RECORDS TO PROCESS START

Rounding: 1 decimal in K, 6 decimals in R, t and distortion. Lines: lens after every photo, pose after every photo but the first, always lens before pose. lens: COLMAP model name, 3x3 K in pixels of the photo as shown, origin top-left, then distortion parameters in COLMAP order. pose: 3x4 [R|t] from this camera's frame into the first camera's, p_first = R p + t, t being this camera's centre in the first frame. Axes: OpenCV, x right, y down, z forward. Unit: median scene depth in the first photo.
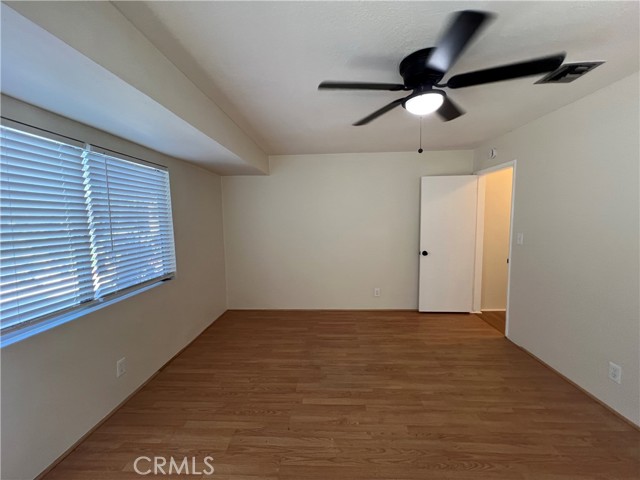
lens RADIAL K [[254.4, 0, 319.4], [0, 254.4, 238.4], [0, 0, 1]] dist [-0.001210, 0.000534]
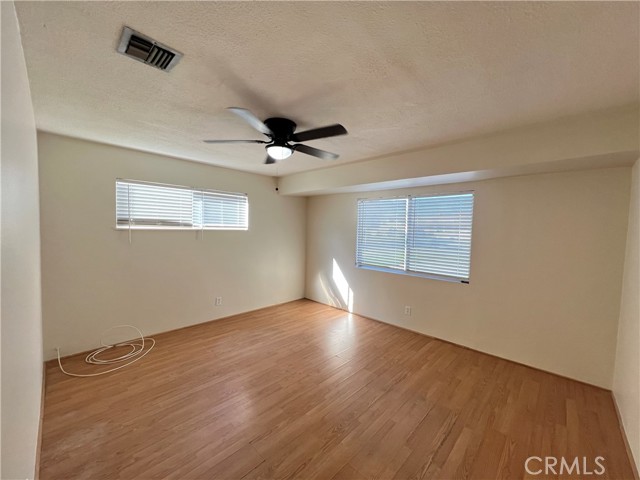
lens RADIAL K [[254.4, 0, 320.7], [0, 254.4, 240.3], [0, 0, 1]] dist [-0.001210, 0.000534]
pose [[-0.652970, 0.035821, -0.756536, 0.879657], [-0.081304, 0.989794, 0.117040, -0.142259], [0.753007, 0.137933, -0.643393, 1.402898]]
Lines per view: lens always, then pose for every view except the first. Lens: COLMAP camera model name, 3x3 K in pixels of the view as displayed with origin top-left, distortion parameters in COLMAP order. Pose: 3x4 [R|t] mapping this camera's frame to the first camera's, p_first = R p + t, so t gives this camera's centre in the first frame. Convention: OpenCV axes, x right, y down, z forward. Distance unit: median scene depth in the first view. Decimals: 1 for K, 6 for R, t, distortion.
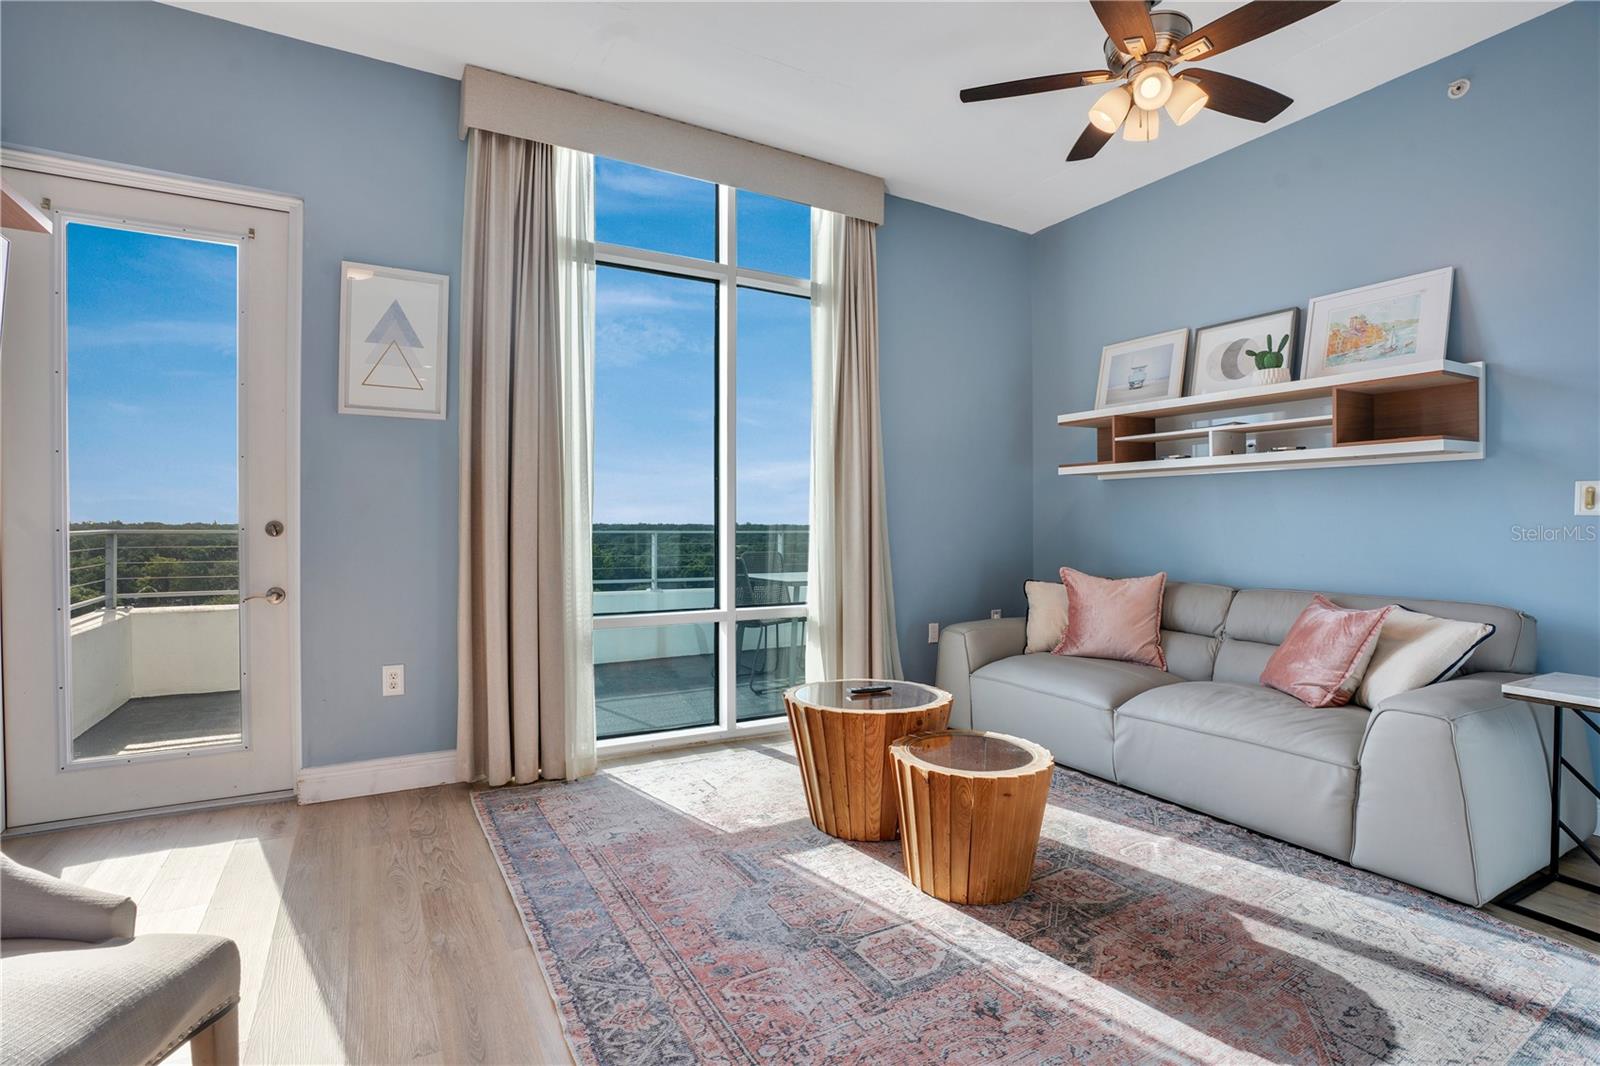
lens RADIAL K [[750.9, 0, 793.7], [0, 750.9, 523.8], [0, 0, 1]] dist [-0.045737, 0.000936]
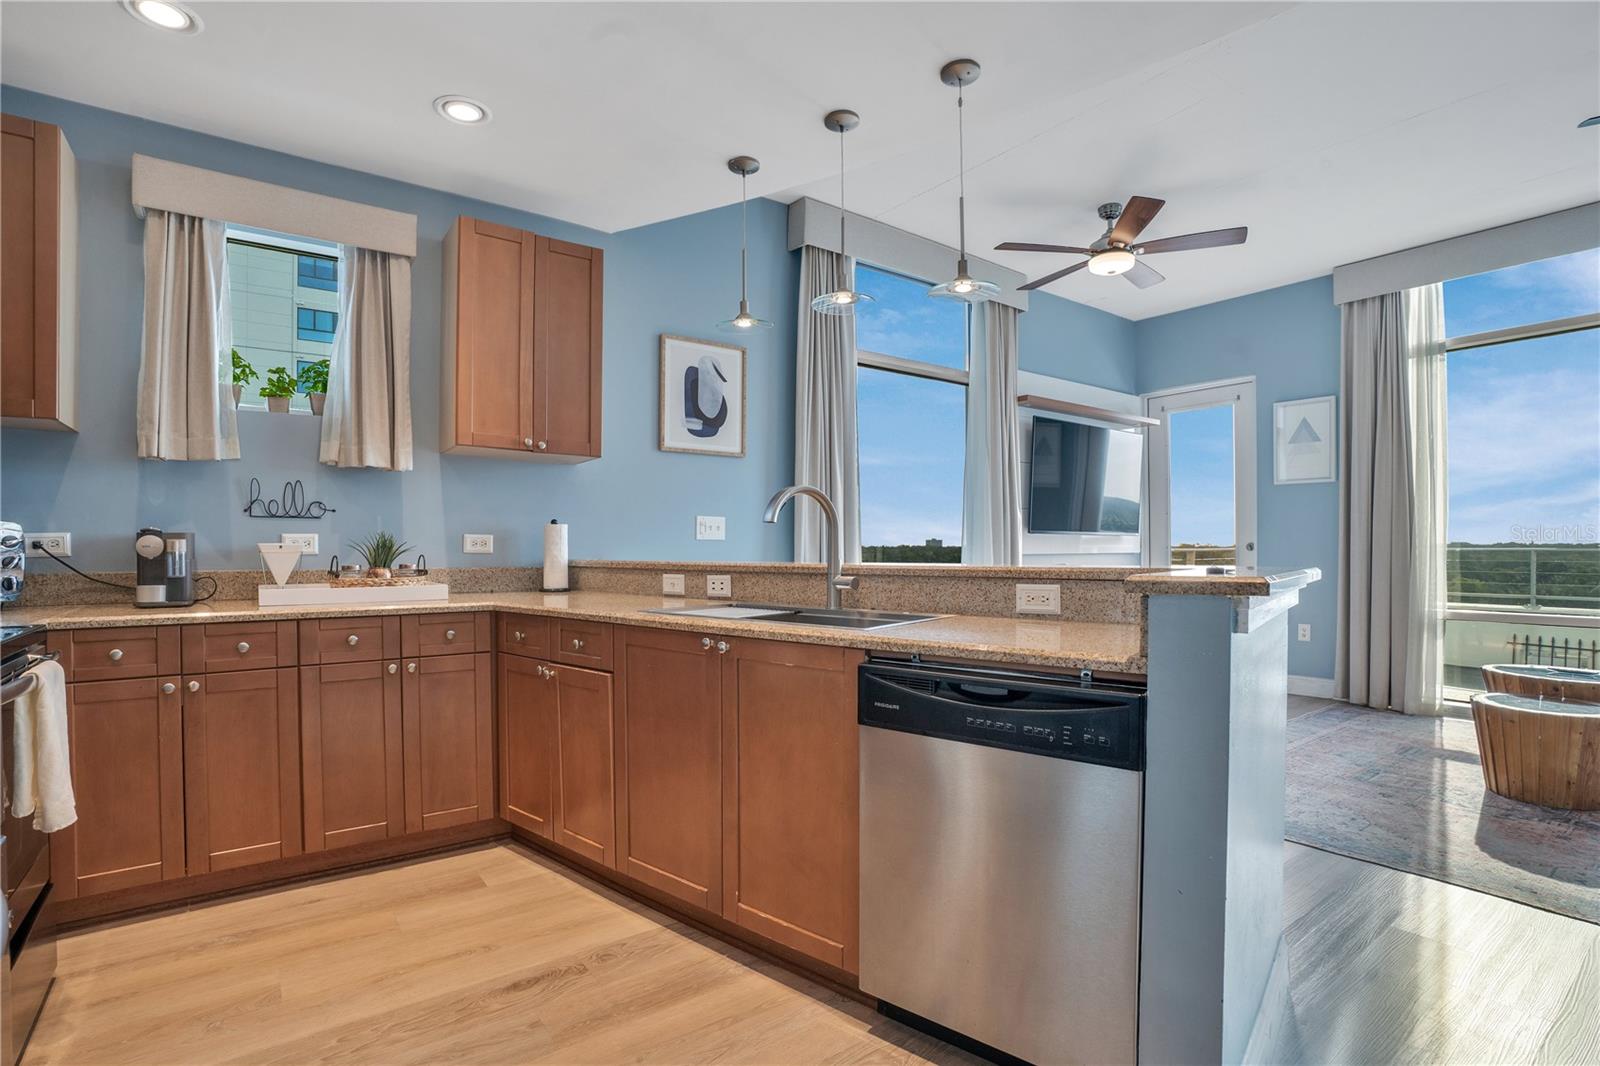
lens RADIAL K [[772.5, 0, 774.0], [0, 772.5, 550.8], [0, 0, 1]] dist [-0.069850, 0.028448]
pose [[0.093252, 0.005446, -0.995628, 1.101958], [0.004694, 0.999972, 0.005910, -0.000429], [0.995631, -0.005224, 0.093224, -0.422341]]
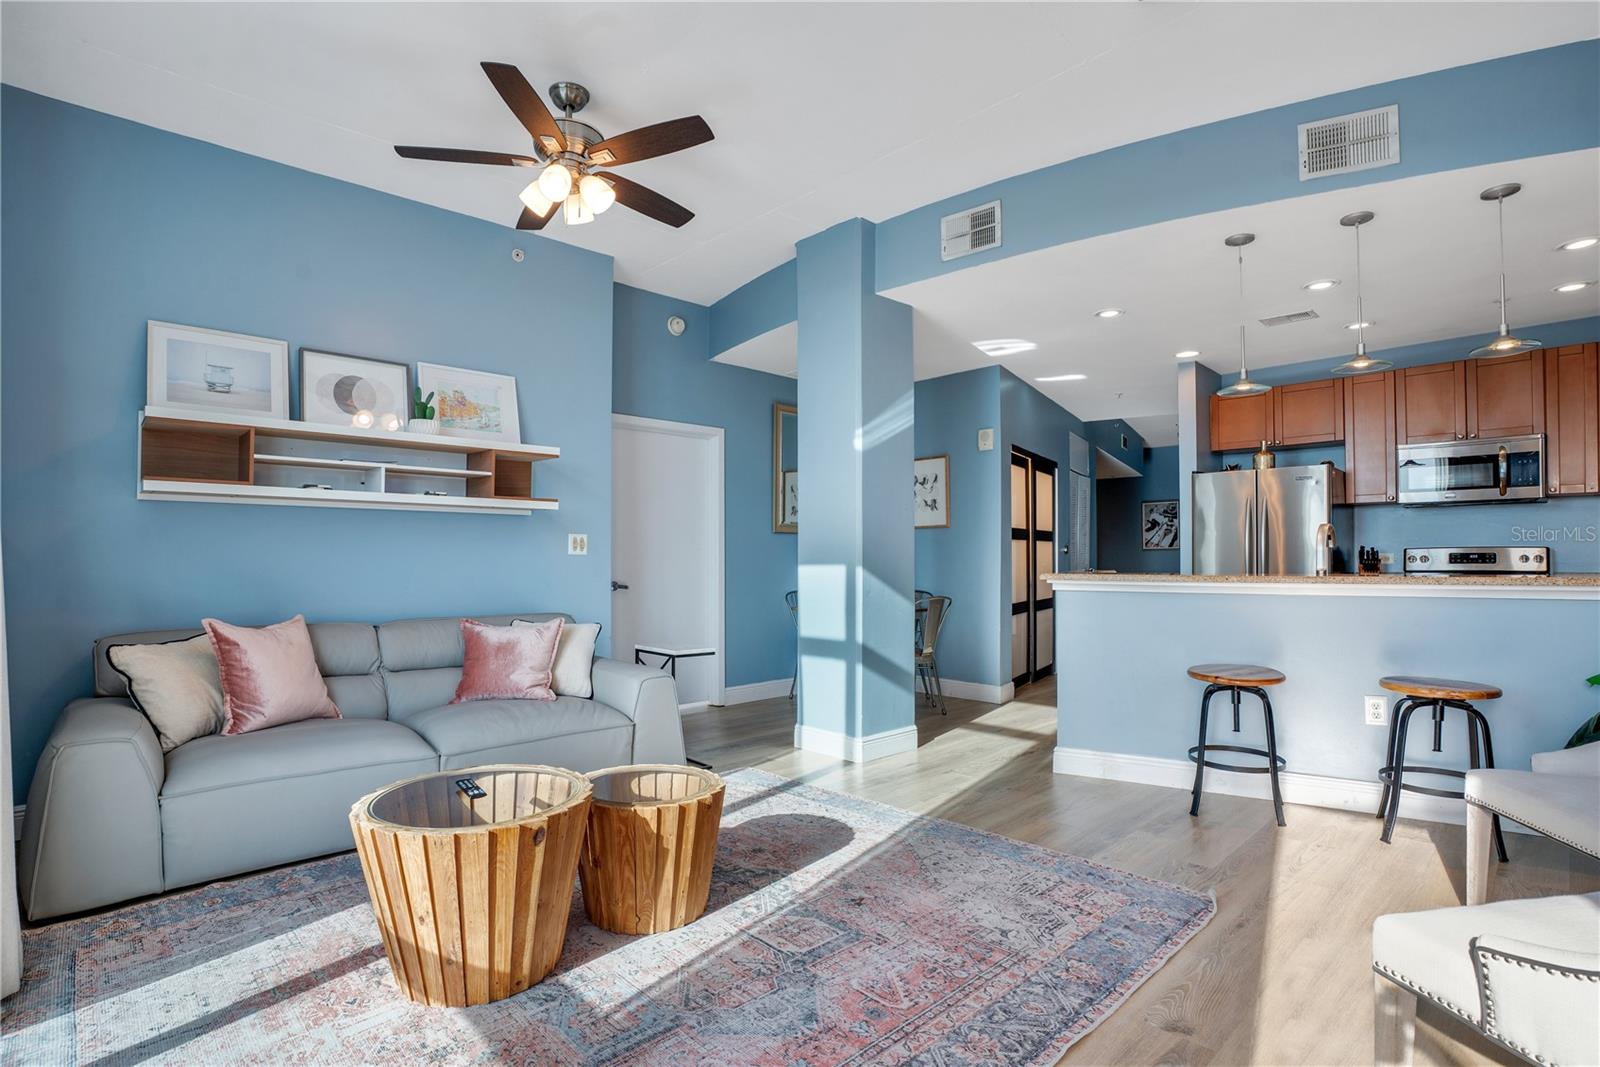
lens RADIAL K [[772.5, 0, 774.0], [0, 772.5, 551.3], [0, 0, 1]] dist [-0.069850, 0.028448]
pose [[-0.213203, 0.010319, 0.976953, -0.617830], [-0.000136, 0.999944, -0.010591, -0.001211], [-0.977008, -0.002391, -0.213190, 0.786481]]
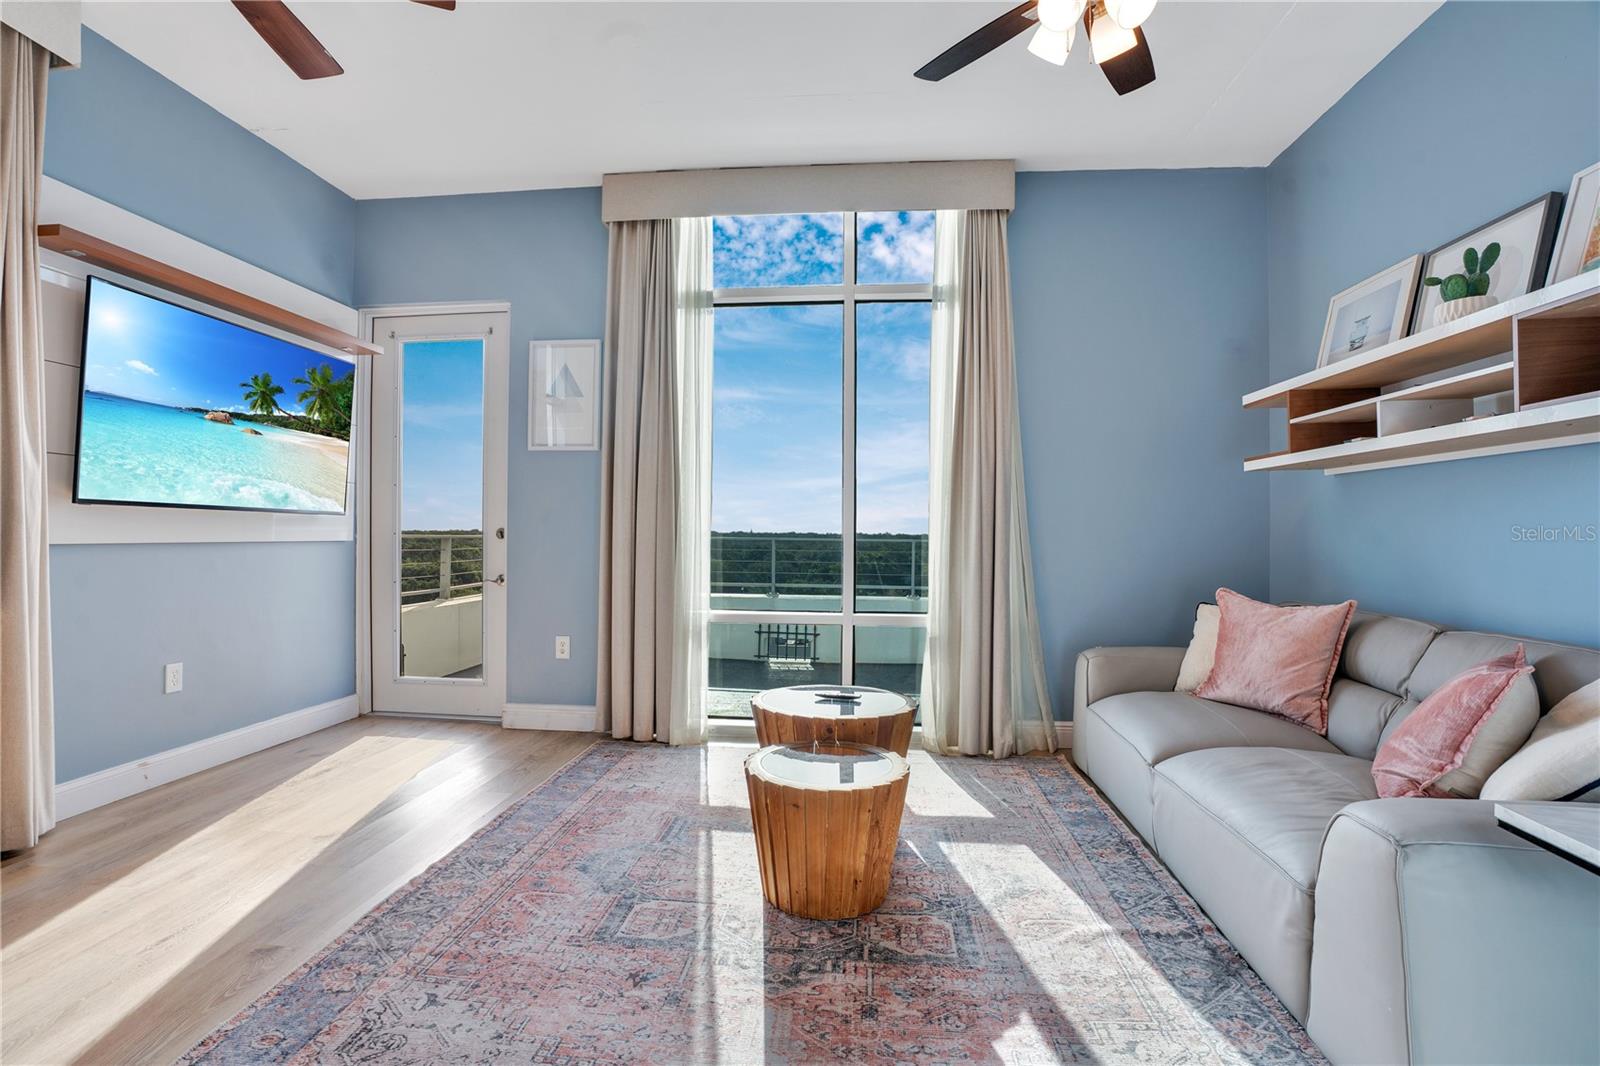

RECORDS TO PROCESS END

**YOUR INSTRUCTIONS**
Reproduce the lines of the data that run from the one containing "Lines per view: lens" to the final line, both included, exactly as they appear and without the pictures.

**RESULT**
Lines per view: lens always, then pose for every view except the first. Lens: COLMAP camera model name, 3x3 K in pixels of the view as displayed with origin top-left, distortion parameters in COLMAP order. Pose: 3x4 [R|t] mapping this camera's frame to the first camera's, p_first = R p + t, so t gives this camera's centre in the first frame. Convention: OpenCV axes, x right, y down, z forward. Distance unit: median scene depth in the first view. Decimals: 1 for K, 6 for R, t, distortion.
lens RADIAL K [[750.9, 0, 793.7], [0, 750.9, 523.8], [0, 0, 1]] dist [-0.045737, 0.000936]
lens RADIAL K [[772.5, 0, 774.0], [0, 772.5, 550.8], [0, 0, 1]] dist [-0.069850, 0.028448]
pose [[0.093252, 0.005446, -0.995628, 1.101958], [0.004694, 0.999972, 0.005910, -0.000429], [0.995631, -0.005224, 0.093224, -0.422341]]
lens RADIAL K [[772.5, 0, 774.0], [0, 772.5, 551.3], [0, 0, 1]] dist [-0.069850, 0.028448]
pose [[-0.213203, 0.010319, 0.976953, -0.617830], [-0.000136, 0.999944, -0.010591, -0.001211], [-0.977008, -0.002391, -0.213190, 0.786481]]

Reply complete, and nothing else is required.